▸ **Exercise passage**:
In 1994, the United Nations Framework Convention on Climate Change (UNFCCC) set goals to stabilize greenhouse gas concentrations as a means of addressing climate change. The Kyoto Protocol, which was passed three years later, set specific emissions reduction targets for industrialized countries. And at the 2015 United Nations Climate Change Conference (COP21), countries around the world committed to the Paris Agreement, a landmark international treaty that aims to limit Earth’s warming to less than 2°C (3.6°F) above pre-industrial levels, with a long-term goal of limiting the increase to 1.5°C (2.7°F). Today, more than 40 countries have laws requiring mandatory greenhouse gas emissions reporting.

How are greenhouse gas emissions measured?

While carbon dioxide (CO2) is considered the primary driver of the greenhouse effect, it isn’t the only contributor. The impacts of other greenhouse gases, including methane, nitrous oxide and fluorinated gases such as chlorofluorocarbons, are measured in terms of carbon dioxide equivalents (CO2e). The impact of each type of greenhouse gas is collectively measured in terms of its Global Warming Potential (GWP). This metric compares the heat-trapping ability of a gas to that of carbon dioxide over a particular period of time. CO2e measurements help to show the overall impact of all greenhouse gases in a comparable way.

▸ **Problem to solve**:
Reproduce the passage on greenhouse gas emissions above word for word, from start to finish.

▸ **Extracted records**:
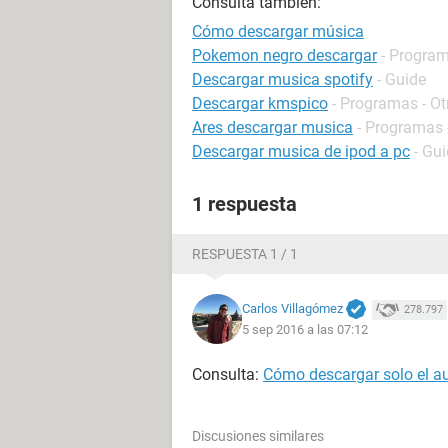
Consulta también:
Cómo descargar música
Pokemon negro descargar
- Program
Descargar musica spotify
- Guide
Descargar kmspico
- Programas - Ot
Ares descargar musica
- Programas 
Descargar musica de ipod a pc
- Gu
1 respuesta
RESPUESTA 1 / 1
Carlos Villagómez
278.797
5 sep 2016 a las 07:12
Consulta:
Cómo descargar solo el a
Discusiones similares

▸ **Written answer**:
In 1994, the United Nations Framework Convention on Climate Change (UNFCCC) set goals to stabilize greenhouse gas concentrations as a means of addressing climate change. The Kyoto Protocol, which was passed three years later, set specific emissions reduction targets for industrialized countries. And at the 2015 United Nations Climate Change Conference (COP21), countries around the world committed to the Paris Agreement, a landmark international treaty that aims to limit Earth’s warming to less than 2°C (3.6°F) above pre-industrial levels, with a long-term goal of limiting the increase to 1.5°C (2.7°F). Today, more than 40 countries have laws requiring mandatory greenhouse gas emissions reporting.

How are greenhouse gas emissions measured?

While carbon dioxide (CO2) is considered the primary driver of the greenhouse effect, it isn’t the only contributor. The impacts of other greenhouse gases, including methane, nitrous oxide and fluorinated gases such as chlorofluorocarbons, are measured in terms of carbon dioxide equivalents (CO2e). The impact of each type of greenhouse gas is collectively measured in terms of its Global Warming Potential (GWP). This metric compares the heat-trapping ability of a gas to that of carbon dioxide over a particular period of time. CO2e measurements help to show the overall impact of all greenhouse gases in a comparable way.